Who’s Your Huckleberry?

Wild berries make wonderful jams and pies; they are abundant and free for the picking if you know where to look. // Photography courtesy of Thinkstock
Ripe berries

The West Michigan shoreline has a history of being the Fruit Belt of the Great Lakes. But did you know there is a bounty of wild fruits that can be foraged in fields and along the trails that will delight your taste buds?

Many people have stumbled upon wild versions of the strawberry, blueberry and raspberry while playing in the summer sunshine, but here are a few others that can be added to your foraging harvest basket!

Mulberries: Mulberry trees are common along trails and grow feral in cities and parks. They yield a dark, jammy berry that most likely you’ve seen smushed on the sidewalk. The mulberry can be mixed with strawberries for a delicious mixed-berry pie or mashed into an iced mulberry slushie with maple syrup and a foraged peppermint garnish.

The mulberry can be mixed with strawberries for a delicious mixed-berry pie or mashed into an iced mulberry slushie.


Gooseberries: Gooseberries (or currants) grow wildly in midsummer, singly or in clusters, and range in color from a translucent gold to bright red and dark black. They are readily found across Michigan, usually along walking trails in the dappled shade. Gooseberries can be transformed into mixed berry fruit tarts, pate de fruits and the classic French clafoutis. Use the wild, black gooseberries to create a foraged crème de cassis for the cocktail cart.
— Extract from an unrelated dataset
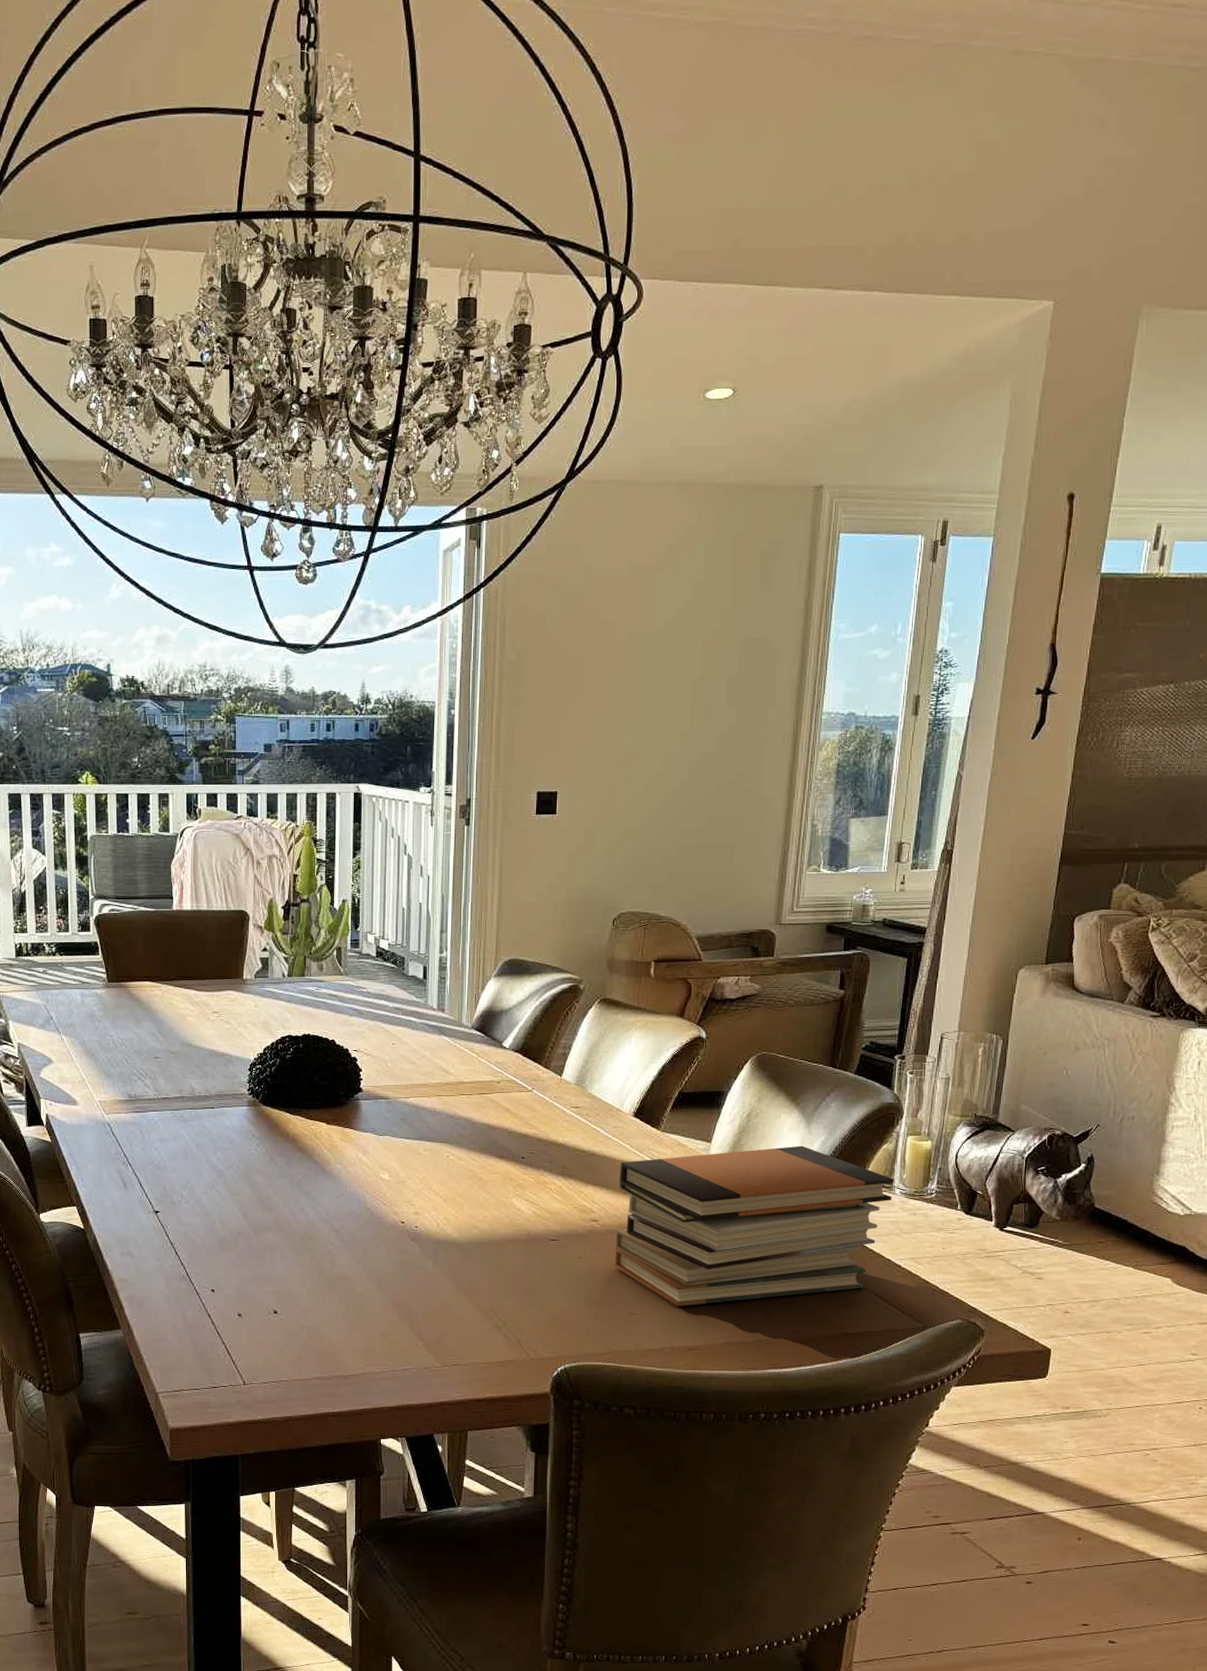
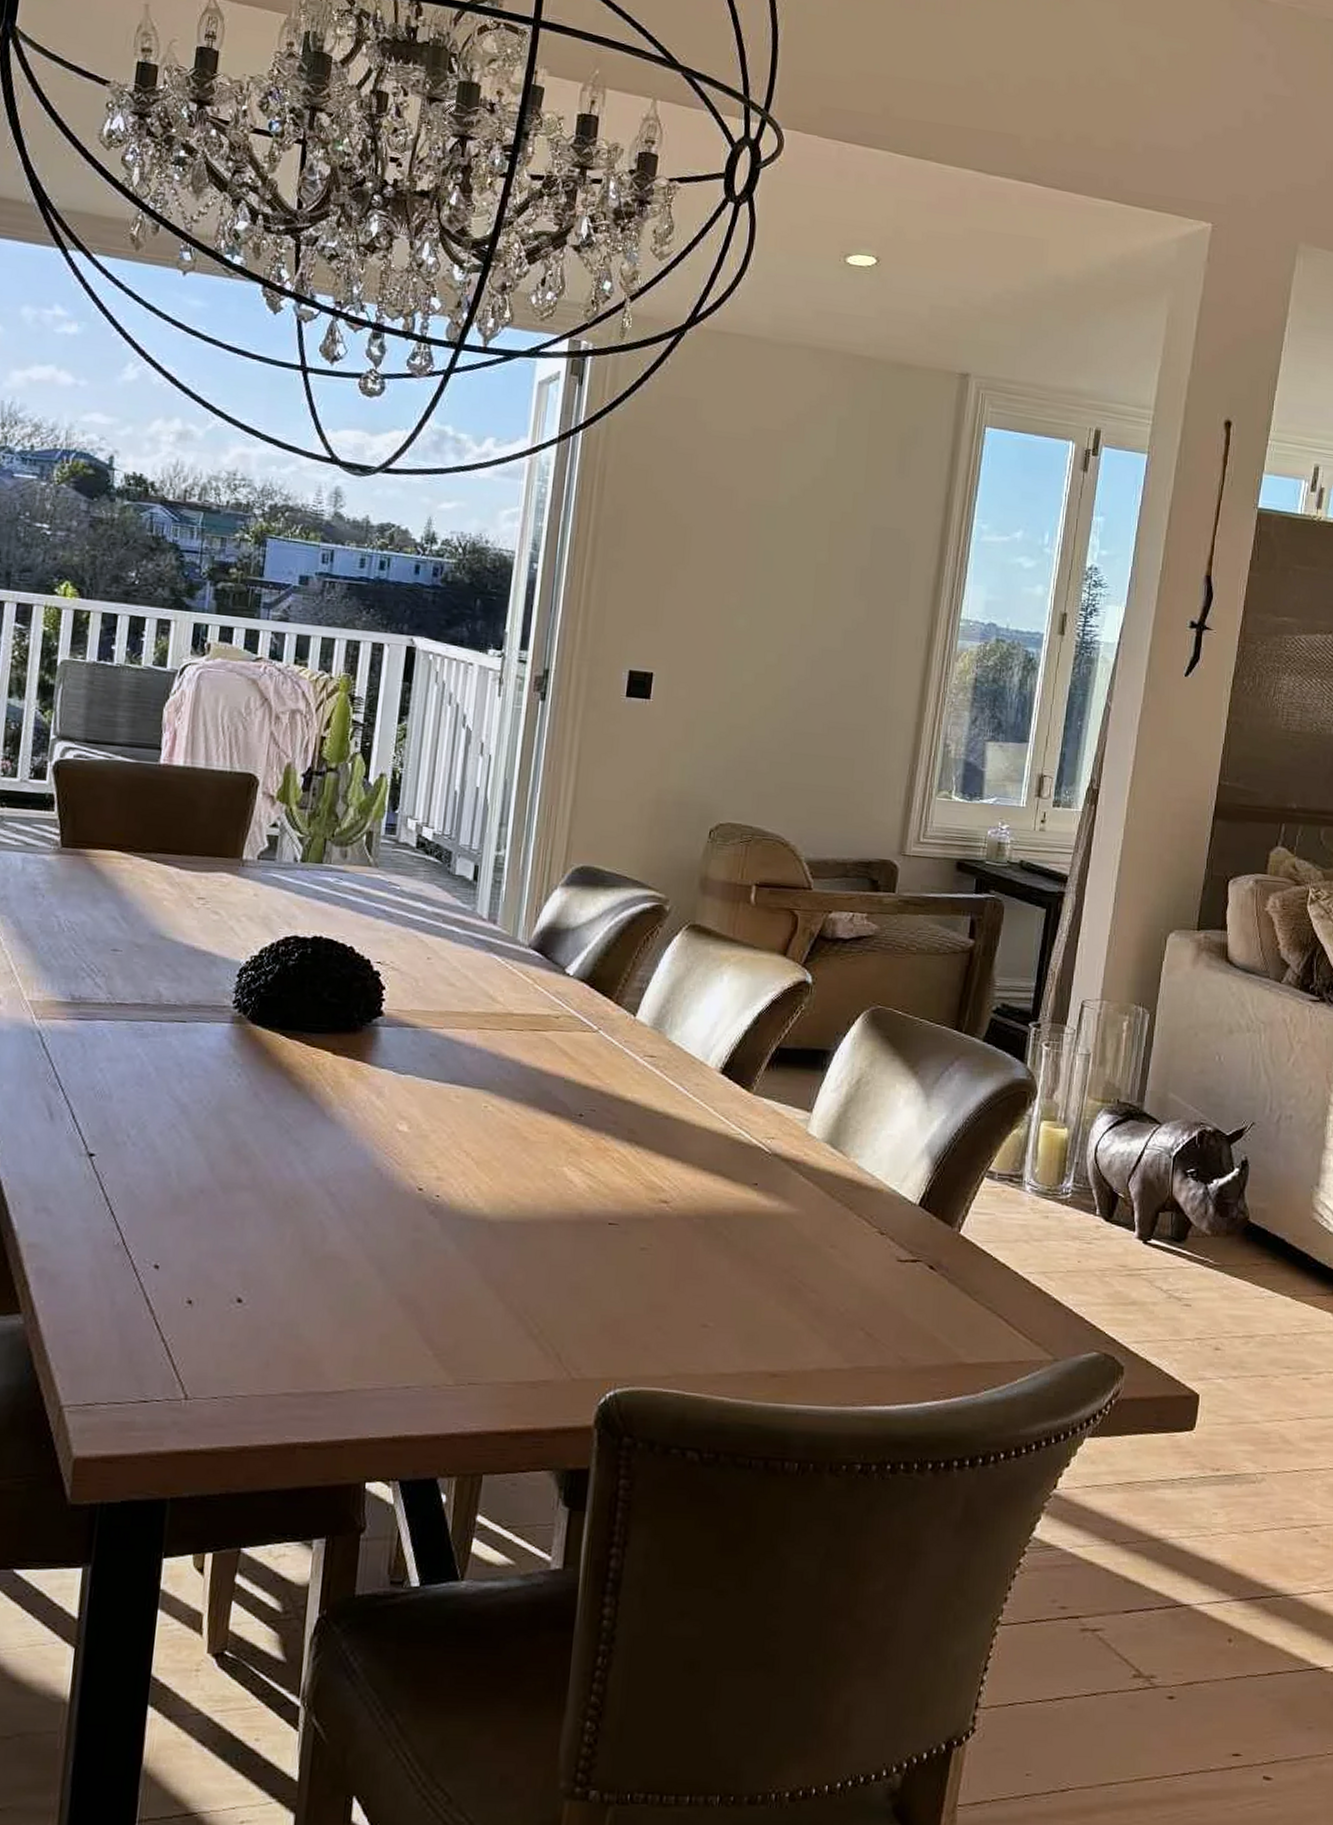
book stack: present [613,1145,894,1306] -> none [684,1123,1025,1319]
Huckleberries: The huckleberry harvest peaks in August along the northern Michigan shoreline toward Harbor Springs and further north. The berry will be blue to nearly black and can range in size from ¼-¾-inch in diameter, borne singly or in small clusters. This dark berry can be sought out in rocky outcrops, bogs and sunny open fields. Enjoy the huckleberry in a milkshake or in a huckleberry margarita (puréed berries, good tequila and on the rocks with salt).


Thimbleberries: The thimbleberry is similar in appearance to its cousins the raspberry and blackberry, and grows wild along trails of the northern Michigan landscape. The thimbleberry has white flowers in late spring that develop into soft red fruit that is up to ¾-inch across in late summer. The fruit grows in clusters and is seedy, tart and soft; it resembles a wide raspberry.

The thimbleberry makes delicious crumbles, pies and muffins; and the fruits make a delicious jam and fruit leather. A simple thimbleberry syrup can flavor mixed drinks, champagnes and refreshing homemade sodas.

When you do find these delightful berries, you not only will have a delicious snack, but you’ll have cracked the code to the secret Pure Michigan summers that few know about.